Doing business with Europe often comes with a multitude of costs. Formal entry to the European Union requires that countries adopt what’s called the acquis communitaire — the entire body of laws and regulations that make up the Union’s social and economic base — prior to admission. Trading partners (ask the Norwegians or the Swiss) end up having to do almost all of the same, but with no say as to the contents — and you pass the new ones as Brussels puts them forward.
Meanwhile, what’s apparently (our government is in its typically secretive mode over this negotiation) not on the table is inclusion of the Single European Act provisions. That’s the European law that requires each country to see each other’s nationals as “locals” — live where you like, go to school where you like, work where you like.
Labour mobility is probably the single biggest benefit Canada could gain — both ways. We’d be able to move to Europe to seek opportunities without paperwork or restrictions. We’d get the same from Europe — lots of skilled people seeking opportunities here.
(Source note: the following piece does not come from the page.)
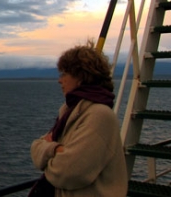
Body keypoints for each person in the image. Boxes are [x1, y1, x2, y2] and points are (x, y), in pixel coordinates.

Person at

But, as with the other agreements we’ve signed, opening doors for our citizens isn’t what’s on the table. Making life safe for corporate giants to plunder Canada, on the other hand, might well be.
Canadian exports are (sadly) mostly resources. Those are going to sell whether there are free trade agreements or not. Europe has practically no oil — not that we’ve bothered to build infrastructure that would go to Atlantic ports — it doesn’t have most of our minerals, and it’s not going to buy wood (they compete with us using Scandinavian forests all over the globe). We won’t move a drop or boatload more of any of that with this deal, and not a gram less without it.
Right now we can maintain fishery rebuilding on our East Coast, limiting the EU to French territorial waters off St-Pierre & Miquélon (south coast of Newfoundland) and east of the dividing line between Canada and Greenland (Denmark’s territory). One of the reasons Iceland won’t deal with the EU is that Europe always wants unrestricted fishing rights with its “partners.” Do we really want them to vacuum up what’s left in our Atlantic — Arctic — and Pacific waters?
It’s time Canadians woke up and demanded answers — before our “friends” in Ottawa give the store away. Again.
Bruce Stewart is a national columnist and management consultant currently located in Toronto.